§ **Your task**
Word for word, copy the records and drop the pictures.

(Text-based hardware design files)
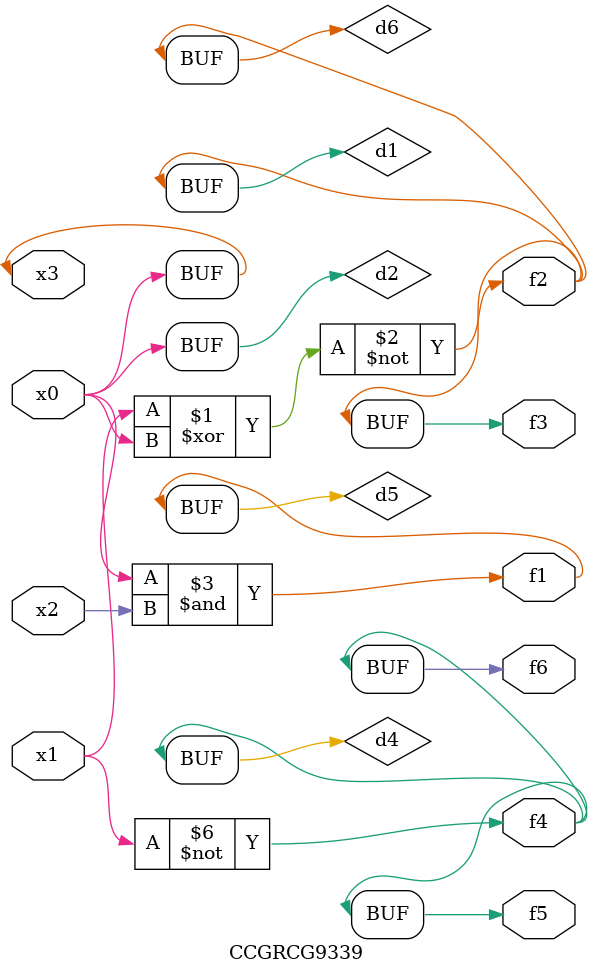
<source format=v>
module CCGRCG9339(
	input x0, x1, x2, x3,
	output f1, f2, f3, f4, f5, f6
);

	wire d1, d2, d3, d4, d5, d6;

	xnor (d1, x1, x3);
	buf (d2, x0, x3);
	nand (d3, x0, x2);
	not (d4, x1);
	nand (d5, d3);
	or (d6, d1);
	assign f1 = d5;
	assign f2 = d6;
	assign f3 = d6;
	assign f4 = d4;
	assign f5 = d4;
	assign f6 = d4;
endmodule

</source>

§ **Exercise solution**
<source format=v>
module CCGRCG9339(
	input x0, x1, x2, x3,
	output f1, f2, f3, f4, f5, f6
);

	wire d1, d2, d3, d4, d5, d6;

	xnor (d1, x1, x3);
	buf (d2, x0, x3);
	nand (d3, x0, x2);
	not (d4, x1);
	nand (d5, d3);
	or (d6, d1);
	assign f1 = d5;
	assign f2 = d6;
	assign f3 = d6;
	assign f4 = d4;
	assign f5 = d4;
	assign f6 = d4;
endmodule

</source>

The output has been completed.